Brites Dora, Vaz Ana R
Research Institute for Medicines (iMed.ULisboa), Faculdade de Farmácia, Universidade de Lisboa Lisbon, Portugal ; Department of Biochemistry and Human Biology, Faculdade de Farmácia, Universidade de Lisboa Lisbon, Portugal.
Front Cell Neurosci. 2014 May 22;8:117. doi: 10.3389/fncel.2014.00117. eCollection 2014.
Amyotrophic lateral sclerosis (ALS) is the most common and most aggressive form of adult motor neuron (MN) degeneration. The cause of the disease is still unknown, but some protein mutations have been linked to the pathological process. Loss of upper and lower MNs results in progressive muscle paralysis and ultimately death due to respiratory failure. Although initially thought to derive from the selective loss of MNs, the pathogenic concept of non-cell-autonomous disease has come to the forefront for the contribution of glial cells in ALS, in particular microglia. Recent studies suggest that microglia may have a protective effect on MN in an early stage. Conversely, activated microglia contribute and enhance MN death by secreting neurotoxic factors, and impaired microglial function at the end-stage may instead accelerate disease progression. However, the nature of microglial-neuronal interactions that lead to MN degeneration remains elusive. We review the contribution of the neurodegenerative network in ALS pathology, with a special focus on each glial cell type from data obtained in the transgenic SOD1G93A rodents, the most widely used model. We further discuss the diverse roles of neuroinflammation and microglia phenotypes in the modulation of ALS pathology. We provide information on the processes associated with dysfunctional cell-cell communication and summarize findings on pathological cross-talk between neurons and astroglia, and neurons and microglia, as well as on the spread of pathogenic factors. We also highlight the relevance of neurovascular disruption and exosome trafficking to ALS pathology. The harmful and beneficial influences of NG2 cells, oligodendrocytes and Schwann cells will be discussed as well. Insights into the complex intercellular perturbations underlying ALS, including target identification, will enhance our efforts to develop effective therapeutic approaches for preventing or reversing symptomatic progression of this devastating disease.
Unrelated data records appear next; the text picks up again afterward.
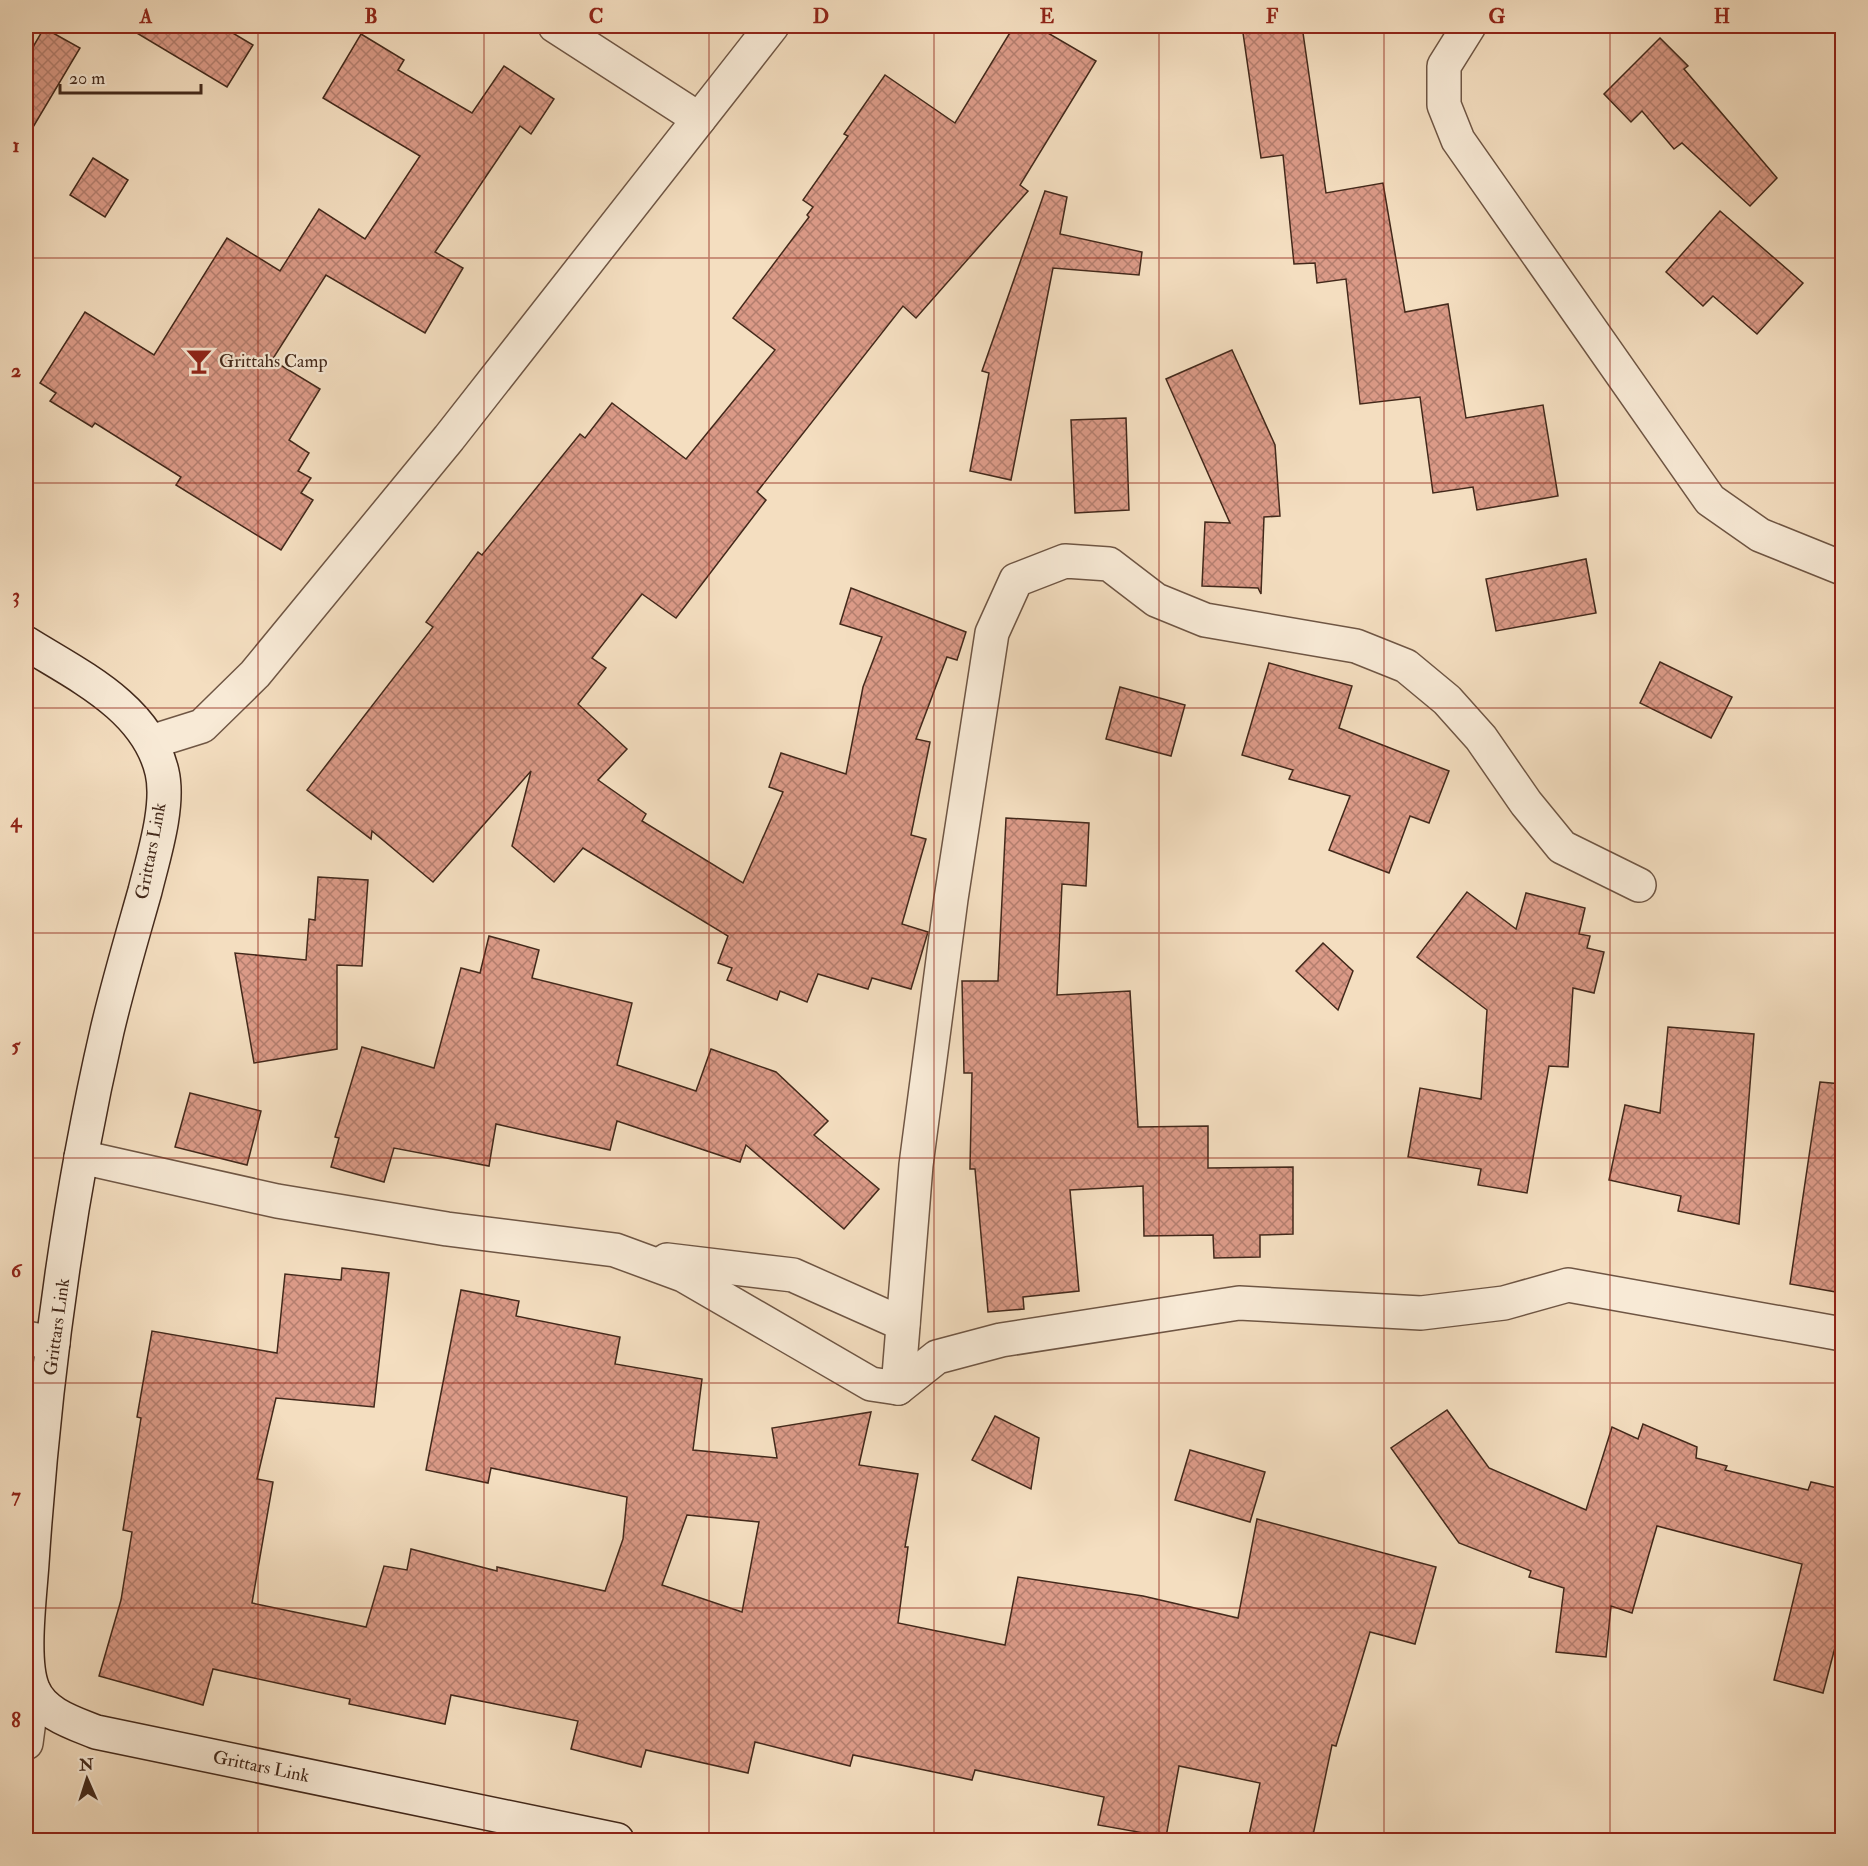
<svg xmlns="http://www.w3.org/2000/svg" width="1868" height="1866" font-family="'IM FELL Double Pica',serif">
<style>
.building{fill:url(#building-cross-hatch);stroke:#43291b;stroke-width:1.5;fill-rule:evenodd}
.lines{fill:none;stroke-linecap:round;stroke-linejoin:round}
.street-casing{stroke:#6f5644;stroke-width:36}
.secondary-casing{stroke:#43291b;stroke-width:36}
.street{stroke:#f8ead6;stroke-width:33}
.secondary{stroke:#f8ead6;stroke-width:33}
.grid{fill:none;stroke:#8f2418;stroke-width:1.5;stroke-opacity:0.55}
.labels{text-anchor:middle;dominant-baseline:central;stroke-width:4.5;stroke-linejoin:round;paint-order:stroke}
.poi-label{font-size:18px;fill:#43291b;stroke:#f8ead6;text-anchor:start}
.street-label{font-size:18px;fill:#43291b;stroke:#f8ead6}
.neatline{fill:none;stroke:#8f2418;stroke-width:2}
.grid-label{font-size:20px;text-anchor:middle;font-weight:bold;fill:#8f2418}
</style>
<defs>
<pattern id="building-cross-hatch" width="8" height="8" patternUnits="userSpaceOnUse" patternTransform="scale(1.5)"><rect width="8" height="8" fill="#db9a87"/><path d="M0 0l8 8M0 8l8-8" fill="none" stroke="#b37e6e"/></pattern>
</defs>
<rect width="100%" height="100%" fill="#f4dec0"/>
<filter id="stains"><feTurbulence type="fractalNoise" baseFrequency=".00333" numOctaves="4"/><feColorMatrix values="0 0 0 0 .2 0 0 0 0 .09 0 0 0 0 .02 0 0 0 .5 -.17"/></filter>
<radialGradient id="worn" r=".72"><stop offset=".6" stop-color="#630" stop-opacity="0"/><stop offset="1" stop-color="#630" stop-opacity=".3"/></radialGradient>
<g class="building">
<polygon points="125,26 221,26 253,45 227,87"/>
<polygon points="1014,26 1036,26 1096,61 1020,185 1028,191 916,318 903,306 757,492 766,500 676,618 642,594 592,658 606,668 578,704 627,749 598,780 646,814 642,821 743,883 783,792 769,787 781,753 846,774 863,687 882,637 840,624 851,588 966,632 957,660 947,657 916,739 930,742 911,835 926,839 902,924 928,932 911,989 872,978 868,989 818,974 807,1002 780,991 777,1000 727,980 732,968 718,963 728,936 583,848 554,882 512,846 531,771 433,882 372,831 371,839 307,790 433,627 426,622 478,552 482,555 580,434 585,438 612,403 686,459 775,350 733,318 809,217 807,215 813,207 803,200 848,136 844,134 885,75 955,123"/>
<polygon points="1242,26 1302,26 1326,193 1383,183 1405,312 1448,304 1466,418 1543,405 1558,496 1477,510 1473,487 1433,493 1420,397 1360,404 1346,279 1317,283 1315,263 1294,264 1283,155 1261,158"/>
<polygon points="44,28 80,48 26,139 26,59"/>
<polygon points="361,34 404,60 398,70 472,113 504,66 554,99 531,134 520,126 435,252 463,268 425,333 326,275 272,360 320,389 289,440 309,453 298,471 311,478 301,493 313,500 281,550 176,485 181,477 95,423 92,427 50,401 56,393 40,383 85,312 154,355 227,238 280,271 319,209 365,239 420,156 323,98"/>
<polygon points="1660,38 1688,66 1684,69 1777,178 1750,206 1682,143 1674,149 1642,111 1631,122 1604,94"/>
<polygon points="93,158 128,180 105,217 70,195"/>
<polygon points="1045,191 1067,197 1060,234 1142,252 1139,275 1053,268 1011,480 970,471 989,373 982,371"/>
<polygon points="1720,211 1803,283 1757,334 1713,296 1703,306 1666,272"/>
<polygon points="1232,350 1275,445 1280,516 1264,517 1261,594 1258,588 1202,586 1205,522 1230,523 1166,379"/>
<polygon points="1126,418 1129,510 1075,513 1071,420"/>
<polygon points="1586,559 1596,613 1496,631 1486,579"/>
<polygon points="1660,662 1732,697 1711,738 1640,703"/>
<polygon points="1269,663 1352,686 1339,728 1449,771 1429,823 1410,816 1389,873 1329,850 1350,796 1289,779 1293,770 1242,755"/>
<polygon points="1120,687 1185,705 1171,756 1106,739"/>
<polygon points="1006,818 1089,823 1086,886 1062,884 1057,995 1130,991 1138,1127 1208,1126 1208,1168 1293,1167 1293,1234 1260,1235 1260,1257 1214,1258 1213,1235 1144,1236 1143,1186 1070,1190 1079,1291 1023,1297 1024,1309 988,1312 975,1169 970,1169 972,1073 964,1073 962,981 998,981"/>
<polygon points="318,877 368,880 362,966 337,965 337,1049 254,1063 235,953 306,960 309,919 315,920"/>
<polygon points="1467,892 1516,929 1526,893 1585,908 1579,934 1590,936 1587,948 1604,952 1594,993 1573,988 1568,1067 1549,1066 1527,1193 1478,1185 1481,1169 1408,1157 1420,1088 1481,1099 1487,1010 1417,957"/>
<polygon points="489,936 539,950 532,978 632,1003 617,1065 696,1091 711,1049 776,1072 828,1121 814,1135 879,1189 844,1229 746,1145 740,1162 617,1121 610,1150 496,1124 489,1166 394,1148 384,1182 331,1167 339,1138 335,1137 362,1047 434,1068 461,968 480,973"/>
<polygon points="1323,943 1353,971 1338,1010 1296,971"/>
<polygon points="1668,1027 1754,1034 1739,1224 1678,1211 1681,1196 1609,1180 1625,1105 1660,1113"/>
<polygon points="1820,1082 1842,1084 1842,1293 1790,1284"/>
<polygon points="190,1093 261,1111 247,1165 175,1147"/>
<path d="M342,1268L389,1273L374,1407L276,1398L257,1479L273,1482L252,1603L366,1627L384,1566L407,1570L411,1549L497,1571V1567L605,1591L623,1539L627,1497L491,1468L488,1483L426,1470L461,1290L519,1301L516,1316L620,1337L615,1364L702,1379L693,1450L777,1458L772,1428L871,1412L859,1465L918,1474L905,1547H908L898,1623L1005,1645L1018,1577L1143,1596L1238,1618L1257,1519L1436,1567L1415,1644L1370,1632L1336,1746L1332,1745L1312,1840H1248L1260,1783L1179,1766L1166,1837L1098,1825L1104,1797L975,1770L972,1780L853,1755L850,1766L755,1742L748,1773L646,1750L641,1767L571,1749L578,1721L451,1695L445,1724L349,1704L350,1699L213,1669L203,1705L99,1676L121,1600L132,1532L123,1530L141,1418L137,1417L152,1331L277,1353L285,1274L341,1280ZM687,1515L759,1522L742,1612L662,1585Z"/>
<polygon points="1447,1410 1489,1468 1586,1510 1612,1427 1638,1439 1643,1424 1697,1447 1696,1458 1727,1466 1725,1470 1808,1490 1811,1482 1842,1489 1842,1621 1823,1693 1774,1680 1802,1564 1657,1526 1632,1613 1611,1606 1606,1657 1556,1652 1564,1588 1529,1577 1531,1571 1459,1543 1391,1448"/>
<polygon points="995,1416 1039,1438 1031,1489 972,1460"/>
<polygon points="1190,1450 1265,1472 1250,1522 1175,1500"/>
</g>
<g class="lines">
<defs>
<g id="street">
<polyline points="555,26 699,119"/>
<polyline points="1469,26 1444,66 1444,105 1458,140 1710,500 1760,535 1842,568"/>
<polyline points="151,742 202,726 255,674 449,438 772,26"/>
<polyline points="81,1157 277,1201 447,1229 615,1250 683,1275 871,1384 898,1388 937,1357 1001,1340 1239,1303 1421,1313 1504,1303 1568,1285 1842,1334"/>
<polyline points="667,1260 793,1275 903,1324"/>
<polyline points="26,1338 53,1343"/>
<polyline points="898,1388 916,1165 951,899 992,633 1016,580 1065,561 1109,564 1156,600 1205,620 1356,646 1406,666 1447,700 1481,738 1526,803 1562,847 1639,885"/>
<polyline points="26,1743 33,1690"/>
</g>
<g id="secondary">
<path id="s1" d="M26,643C77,675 147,707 162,772C170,806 153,858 145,891C132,937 118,984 107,1031C67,1205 44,1385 32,1563C30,1595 21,1661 33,1689C43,1714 74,1723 96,1732L617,1840"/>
</g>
</defs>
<use href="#street" class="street-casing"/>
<use href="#secondary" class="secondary-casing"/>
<use href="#street" class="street"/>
<use href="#secondary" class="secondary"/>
</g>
<path class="grid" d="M258,26V1840M484,26V1840M709,26V1840M934,26V1840M1159,26V1840M1384,26V1840M1610,26V1840M26,258H1842M26,483H1842M26,708H1842M26,933H1842M26,1158H1842M26,1383H1842M26,1608H1842"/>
<defs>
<symbol id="bar-bare" viewBox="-9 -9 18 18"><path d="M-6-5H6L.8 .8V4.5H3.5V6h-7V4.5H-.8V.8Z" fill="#8f2418" stroke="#f8ead6" stroke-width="2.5" paint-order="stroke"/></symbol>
</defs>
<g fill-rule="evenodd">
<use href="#bar-bare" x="180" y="342" width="38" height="38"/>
</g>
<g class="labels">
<g class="poi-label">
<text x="219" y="361">Grittahs Camp</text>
</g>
<g class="street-label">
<text transform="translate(151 851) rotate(-79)">Grittars Link</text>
<text transform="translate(57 1327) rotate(-82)">Grittars Link</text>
<text stroke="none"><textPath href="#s1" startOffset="1371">Grittars Link</textPath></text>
</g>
</g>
<rect width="1868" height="1866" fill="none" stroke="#f4dec0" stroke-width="66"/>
<g transform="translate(87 1779) rotate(357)" stroke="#f8ead6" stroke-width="4.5" paint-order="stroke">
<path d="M0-4.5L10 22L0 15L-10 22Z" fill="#43291b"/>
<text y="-9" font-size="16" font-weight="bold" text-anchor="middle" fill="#43291b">N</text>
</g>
<path d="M60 84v9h141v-9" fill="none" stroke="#43291b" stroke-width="3"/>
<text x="69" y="84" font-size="18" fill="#43291b" stroke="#f8ead6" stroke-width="4.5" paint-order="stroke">20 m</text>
<rect x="33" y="33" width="1802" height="1800" class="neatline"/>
<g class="grid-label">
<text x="146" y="23">A</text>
<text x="371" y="23">B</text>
<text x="596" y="23">C</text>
<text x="821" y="23">D</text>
<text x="1047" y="23">E</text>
<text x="1272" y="23">F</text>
<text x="1497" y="23">G</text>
<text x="1722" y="23">H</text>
<text x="16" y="152">1</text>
<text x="16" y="377">2</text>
<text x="16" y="602">3</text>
<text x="16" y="827">4</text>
<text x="16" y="1052">5</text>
<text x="16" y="1277">6</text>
<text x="16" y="1502">7</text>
<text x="16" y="1727">8</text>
</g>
<rect width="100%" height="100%" filter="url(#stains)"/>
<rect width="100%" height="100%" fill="url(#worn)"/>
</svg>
肌萎缩侧索硬化症(ALS)是成人运动神经元(MN)变性最常见且最具侵袭性的形式。该疾病的病因仍不清楚,但一些蛋白质突变已与病理过程相关联。上下运动神经元的丧失导致进行性肌肉麻痹,并最终因呼吸衰竭而死亡。尽管最初认为源于运动神经元的选择性丧失,但非细胞自主疾病的致病概念已因胶质细胞,特别是小胶质细胞在ALS中的作用而成为前沿研究内容。最近的研究表明,小胶质细胞在早期可能对运动神经元具有保护作用。相反,活化的小胶质细胞通过分泌神经毒性因子促进并加剧运动神经元死亡,而末期小胶质细胞功能受损可能反而加速疾病进展。然而,导致运动神经元变性的小胶质细胞 - 神经元相互作用的本质仍然难以捉摸。我们回顾了神经退行性网络在ALS病理学中的作用,特别关注从转基因SOD1G93A啮齿动物(最广泛使用的模型)获得的数据中每种胶质细胞类型的作用。我们进一步讨论神经炎症和小胶质细胞表型在调节ALS病理学中的不同作用。我们提供与功能失调的细胞间通讯相关的过程信息,并总结神经元与星形胶质细胞、神经元与小胶质细胞之间病理相互作用以及致病因子传播的研究结果。我们还强调神经血管破坏和外泌体运输与ALS病理学的相关性。此外,还将讨论NG2细胞、少突胶质细胞和雪旺细胞的有害和有益影响。深入了解ALS潜在的复杂细胞间扰动,包括靶点识别,将增强我们开发有效治疗方法以预防或逆转这种毁灭性疾病症状进展的努力。